WHAT IS REQUIRED - Each record must be printed exactly as given.

SUPPLIED MATERIAL -
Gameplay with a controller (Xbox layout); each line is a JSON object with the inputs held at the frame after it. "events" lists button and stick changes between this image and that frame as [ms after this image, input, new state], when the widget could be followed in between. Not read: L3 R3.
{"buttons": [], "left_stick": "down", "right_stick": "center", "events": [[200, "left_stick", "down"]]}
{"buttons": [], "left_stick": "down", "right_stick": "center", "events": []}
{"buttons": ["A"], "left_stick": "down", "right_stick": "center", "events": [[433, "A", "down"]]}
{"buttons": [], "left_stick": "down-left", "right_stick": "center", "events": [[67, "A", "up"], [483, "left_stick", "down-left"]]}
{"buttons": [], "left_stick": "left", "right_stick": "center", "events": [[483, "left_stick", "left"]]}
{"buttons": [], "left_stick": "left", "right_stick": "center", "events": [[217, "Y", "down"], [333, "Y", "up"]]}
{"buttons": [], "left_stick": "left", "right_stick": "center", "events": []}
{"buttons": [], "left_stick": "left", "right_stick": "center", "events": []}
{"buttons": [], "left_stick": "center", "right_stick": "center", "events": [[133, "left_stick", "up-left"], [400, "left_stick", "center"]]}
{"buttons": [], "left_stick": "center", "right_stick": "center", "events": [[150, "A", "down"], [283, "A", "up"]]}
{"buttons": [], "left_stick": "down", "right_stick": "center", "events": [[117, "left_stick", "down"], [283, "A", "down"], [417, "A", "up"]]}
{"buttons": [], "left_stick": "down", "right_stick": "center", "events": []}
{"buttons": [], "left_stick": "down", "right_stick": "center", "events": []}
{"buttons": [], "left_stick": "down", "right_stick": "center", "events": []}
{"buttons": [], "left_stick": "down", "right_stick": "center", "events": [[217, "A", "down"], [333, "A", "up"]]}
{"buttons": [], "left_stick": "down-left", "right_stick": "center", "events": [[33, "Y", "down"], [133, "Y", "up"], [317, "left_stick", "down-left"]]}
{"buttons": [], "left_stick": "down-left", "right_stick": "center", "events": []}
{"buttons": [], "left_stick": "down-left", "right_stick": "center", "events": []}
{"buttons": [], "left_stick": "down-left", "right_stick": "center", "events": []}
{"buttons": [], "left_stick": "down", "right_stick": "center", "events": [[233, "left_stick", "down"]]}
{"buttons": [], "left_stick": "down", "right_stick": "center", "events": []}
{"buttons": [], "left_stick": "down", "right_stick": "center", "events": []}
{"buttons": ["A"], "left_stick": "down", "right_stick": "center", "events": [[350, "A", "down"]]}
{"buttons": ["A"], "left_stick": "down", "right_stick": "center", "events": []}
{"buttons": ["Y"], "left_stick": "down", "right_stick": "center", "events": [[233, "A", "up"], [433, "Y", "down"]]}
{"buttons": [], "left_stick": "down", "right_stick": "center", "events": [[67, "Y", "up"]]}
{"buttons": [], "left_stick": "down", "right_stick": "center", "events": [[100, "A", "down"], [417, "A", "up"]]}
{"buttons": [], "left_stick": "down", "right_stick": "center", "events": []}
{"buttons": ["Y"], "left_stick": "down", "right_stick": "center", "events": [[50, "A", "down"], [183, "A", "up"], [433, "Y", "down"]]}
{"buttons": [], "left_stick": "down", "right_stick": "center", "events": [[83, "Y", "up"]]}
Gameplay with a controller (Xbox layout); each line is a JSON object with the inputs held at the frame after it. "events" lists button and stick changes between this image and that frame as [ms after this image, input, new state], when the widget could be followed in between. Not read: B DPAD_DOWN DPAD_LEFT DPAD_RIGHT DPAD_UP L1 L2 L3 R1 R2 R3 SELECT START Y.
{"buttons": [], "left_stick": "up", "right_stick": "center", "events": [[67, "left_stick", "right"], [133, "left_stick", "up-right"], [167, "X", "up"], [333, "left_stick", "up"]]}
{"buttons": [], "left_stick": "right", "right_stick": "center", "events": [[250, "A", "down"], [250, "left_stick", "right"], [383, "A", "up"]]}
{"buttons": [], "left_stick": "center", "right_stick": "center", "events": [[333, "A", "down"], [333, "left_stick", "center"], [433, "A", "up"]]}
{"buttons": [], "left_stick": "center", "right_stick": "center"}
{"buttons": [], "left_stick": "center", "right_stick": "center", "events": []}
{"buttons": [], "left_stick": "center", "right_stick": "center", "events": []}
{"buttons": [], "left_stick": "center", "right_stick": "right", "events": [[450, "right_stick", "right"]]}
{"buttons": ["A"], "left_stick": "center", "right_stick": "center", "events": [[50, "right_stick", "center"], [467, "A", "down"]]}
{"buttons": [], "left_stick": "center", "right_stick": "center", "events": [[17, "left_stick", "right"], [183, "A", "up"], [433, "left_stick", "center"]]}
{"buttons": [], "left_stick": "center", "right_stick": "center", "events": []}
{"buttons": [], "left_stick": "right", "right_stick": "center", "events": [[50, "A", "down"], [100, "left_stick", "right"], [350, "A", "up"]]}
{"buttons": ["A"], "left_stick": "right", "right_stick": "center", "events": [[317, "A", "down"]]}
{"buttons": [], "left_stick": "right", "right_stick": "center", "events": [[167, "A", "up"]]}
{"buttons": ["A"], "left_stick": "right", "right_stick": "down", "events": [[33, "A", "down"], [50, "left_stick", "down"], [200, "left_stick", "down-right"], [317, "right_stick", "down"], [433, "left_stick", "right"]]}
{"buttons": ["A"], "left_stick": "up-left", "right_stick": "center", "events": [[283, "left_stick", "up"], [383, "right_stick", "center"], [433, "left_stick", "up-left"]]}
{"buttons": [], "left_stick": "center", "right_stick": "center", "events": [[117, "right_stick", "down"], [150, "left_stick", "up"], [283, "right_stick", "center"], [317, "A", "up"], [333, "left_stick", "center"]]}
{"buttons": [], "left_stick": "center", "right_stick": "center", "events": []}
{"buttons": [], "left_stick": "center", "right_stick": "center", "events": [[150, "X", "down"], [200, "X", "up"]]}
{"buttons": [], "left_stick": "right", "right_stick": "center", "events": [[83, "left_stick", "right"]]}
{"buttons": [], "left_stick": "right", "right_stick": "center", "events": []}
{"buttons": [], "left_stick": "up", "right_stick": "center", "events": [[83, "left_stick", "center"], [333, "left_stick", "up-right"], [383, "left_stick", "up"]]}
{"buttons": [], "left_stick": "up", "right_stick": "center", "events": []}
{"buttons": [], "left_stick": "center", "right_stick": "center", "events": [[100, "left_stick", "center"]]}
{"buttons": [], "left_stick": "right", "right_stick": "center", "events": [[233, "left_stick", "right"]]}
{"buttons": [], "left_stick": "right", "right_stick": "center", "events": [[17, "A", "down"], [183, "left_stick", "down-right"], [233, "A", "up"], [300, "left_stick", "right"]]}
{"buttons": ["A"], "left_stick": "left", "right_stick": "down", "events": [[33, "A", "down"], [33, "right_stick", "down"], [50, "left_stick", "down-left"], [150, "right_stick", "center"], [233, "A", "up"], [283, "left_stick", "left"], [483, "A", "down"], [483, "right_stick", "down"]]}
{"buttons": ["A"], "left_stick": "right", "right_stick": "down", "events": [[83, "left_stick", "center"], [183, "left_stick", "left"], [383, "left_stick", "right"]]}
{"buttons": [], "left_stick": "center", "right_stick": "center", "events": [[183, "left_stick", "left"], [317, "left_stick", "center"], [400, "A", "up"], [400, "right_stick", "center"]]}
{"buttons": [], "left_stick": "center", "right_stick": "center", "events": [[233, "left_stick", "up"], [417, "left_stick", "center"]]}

RESULT OF THIS TASK -
Gameplay with a controller (Xbox layout); each line is a JSON object with the inputs held at the frame after it. "events" lists button and stick changes between this image and that frame as [ms after this image, input, new state], when the widget could be followed in between. Not read: L3 R3.
{"buttons": [], "left_stick": "down", "right_stick": "center", "events": [[200, "left_stick", "down"]]}
{"buttons": [], "left_stick": "down", "right_stick": "center", "events": []}
{"buttons": ["A"], "left_stick": "down", "right_stick": "center", "events": [[433, "A", "down"]]}
{"buttons": [], "left_stick": "down-left", "right_stick": "center", "events": [[67, "A", "up"], [483, "left_stick", "down-left"]]}
{"buttons": [], "left_stick": "left", "right_stick": "center", "events": [[483, "left_stick", "left"]]}
{"buttons": [], "left_stick": "left", "right_stick": "center", "events": [[217, "Y", "down"], [333, "Y", "up"]]}
{"buttons": [], "left_stick": "left", "right_stick": "center", "events": []}
{"buttons": [], "left_stick": "left", "right_stick": "center", "events": []}
{"buttons": [], "left_stick": "center", "right_stick": "center", "events": [[133, "left_stick", "up-left"], [400, "left_stick", "center"]]}
{"buttons": [], "left_stick": "center", "right_stick": "center", "events": [[150, "A", "down"], [283, "A", "up"]]}
{"buttons": [], "left_stick": "down", "right_stick": "center", "events": [[117, "left_stick", "down"], [283, "A", "down"], [417, "A", "up"]]}
{"buttons": [], "left_stick": "down", "right_stick": "center", "events": []}
{"buttons": [], "left_stick": "down", "right_stick": "center", "events": []}
{"buttons": [], "left_stick": "down", "right_stick": "center", "events": []}
{"buttons": [], "left_stick": "down", "right_stick": "center", "events": [[217, "A", "down"], [333, "A", "up"]]}
{"buttons": [], "left_stick": "down-left", "right_stick": "center", "events": [[33, "Y", "down"], [133, "Y", "up"], [317, "left_stick", "down-left"]]}
{"buttons": [], "left_stick": "down-left", "right_stick": "center", "events": []}
{"buttons": [], "left_stick": "down-left", "right_stick": "center", "events": []}
{"buttons": [], "left_stick": "down-left", "right_stick": "center", "events": []}
{"buttons": [], "left_stick": "down", "right_stick": "center", "events": [[233, "left_stick", "down"]]}
{"buttons": [], "left_stick": "down", "right_stick": "center", "events": []}
{"buttons": [], "left_stick": "down", "right_stick": "center", "events": []}
{"buttons": ["A"], "left_stick": "down", "right_stick": "center", "events": [[350, "A", "down"]]}
{"buttons": ["A"], "left_stick": "down", "right_stick": "center", "events": []}
{"buttons": ["Y"], "left_stick": "down", "right_stick": "center", "events": [[233, "A", "up"], [433, "Y", "down"]]}
{"buttons": [], "left_stick": "down", "right_stick": "center", "events": [[67, "Y", "up"]]}
{"buttons": [], "left_stick": "down", "right_stick": "center", "events": [[100, "A", "down"], [417, "A", "up"]]}
{"buttons": [], "left_stick": "down", "right_stick": "center", "events": []}
{"buttons": ["Y"], "left_stick": "down", "right_stick": "center", "events": [[50, "A", "down"], [183, "A", "up"], [433, "Y", "down"]]}
{"buttons": [], "left_stick": "down", "right_stick": "center", "events": [[83, "Y", "up"]]}
Gameplay with a controller (Xbox layout); each line is a JSON object with the inputs held at the frame after it. "events" lists button and stick changes between this image and that frame as [ms after this image, input, new state], when the widget could be followed in between. Not read: B DPAD_DOWN DPAD_LEFT DPAD_RIGHT DPAD_UP L1 L2 L3 R1 R2 R3 SELECT START Y.
{"buttons": [], "left_stick": "up", "right_stick": "center", "events": [[67, "left_stick", "right"], [133, "left_stick", "up-right"], [167, "X", "up"], [333, "left_stick", "up"]]}
{"buttons": [], "left_stick": "right", "right_stick": "center", "events": [[250, "A", "down"], [250, "left_stick", "right"], [383, "A", "up"]]}
{"buttons": [], "left_stick": "center", "right_stick": "center", "events": [[333, "A", "down"], [333, "left_stick", "center"], [433, "A", "up"]]}
{"buttons": [], "left_stick": "center", "right_stick": "center"}
{"buttons": [], "left_stick": "center", "right_stick": "center", "events": []}
{"buttons": [], "left_stick": "center", "right_stick": "center", "events": []}
{"buttons": [], "left_stick": "center", "right_stick": "right", "events": [[450, "right_stick", "right"]]}
{"buttons": ["A"], "left_stick": "center", "right_stick": "center", "events": [[50, "right_stick", "center"], [467, "A", "down"]]}
{"buttons": [], "left_stick": "center", "right_stick": "center", "events": [[17, "left_stick", "right"], [183, "A", "up"], [433, "left_stick", "center"]]}
{"buttons": [], "left_stick": "center", "right_stick": "center", "events": []}
{"buttons": [], "left_stick": "right", "right_stick": "center", "events": [[50, "A", "down"], [100, "left_stick", "right"], [350, "A", "up"]]}
{"buttons": ["A"], "left_stick": "right", "right_stick": "center", "events": [[317, "A", "down"]]}
{"buttons": [], "left_stick": "right", "right_stick": "center", "events": [[167, "A", "up"]]}
{"buttons": ["A"], "left_stick": "right", "right_stick": "down", "events": [[33, "A", "down"], [50, "left_stick", "down"], [200, "left_stick", "down-right"], [317, "right_stick", "down"], [433, "left_stick", "right"]]}
{"buttons": ["A"], "left_stick": "up-left", "right_stick": "center", "events": [[283, "left_stick", "up"], [383, "right_stick", "center"], [433, "left_stick", "up-left"]]}
{"buttons": [], "left_stick": "center", "right_stick": "center", "events": [[117, "right_stick", "down"], [150, "left_stick", "up"], [283, "right_stick", "center"], [317, "A", "up"], [333, "left_stick", "center"]]}
{"buttons": [], "left_stick": "center", "right_stick": "center", "events": []}
{"buttons": [], "left_stick": "center", "right_stick": "center", "events": [[150, "X", "down"], [200, "X", "up"]]}
{"buttons": [], "left_stick": "right", "right_stick": "center", "events": [[83, "left_stick", "right"]]}
{"buttons": [], "left_stick": "right", "right_stick": "center", "events": []}
{"buttons": [], "left_stick": "up", "right_stick": "center", "events": [[83, "left_stick", "center"], [333, "left_stick", "up-right"], [383, "left_stick", "up"]]}
{"buttons": [], "left_stick": "up", "right_stick": "center", "events": []}
{"buttons": [], "left_stick": "center", "right_stick": "center", "events": [[100, "left_stick", "center"]]}
{"buttons": [], "left_stick": "right", "right_stick": "center", "events": [[233, "left_stick", "right"]]}
{"buttons": [], "left_stick": "right", "right_stick": "center", "events": [[17, "A", "down"], [183, "left_stick", "down-right"], [233, "A", "up"], [300, "left_stick", "right"]]}
{"buttons": ["A"], "left_stick": "left", "right_stick": "down", "events": [[33, "A", "down"], [33, "right_stick", "down"], [50, "left_stick", "down-left"], [150, "right_stick", "center"], [233, "A", "up"], [283, "left_stick", "left"], [483, "A", "down"], [483, "right_stick", "down"]]}
{"buttons": ["A"], "left_stick": "right", "right_stick": "down", "events": [[83, "left_stick", "center"], [183, "left_stick", "left"], [383, "left_stick", "right"]]}
{"buttons": [], "left_stick": "center", "right_stick": "center", "events": [[183, "left_stick", "left"], [317, "left_stick", "center"], [400, "A", "up"], [400, "right_stick", "center"]]}
{"buttons": [], "left_stick": "center", "right_stick": "center", "events": [[233, "left_stick", "up"], [417, "left_stick", "center"]]}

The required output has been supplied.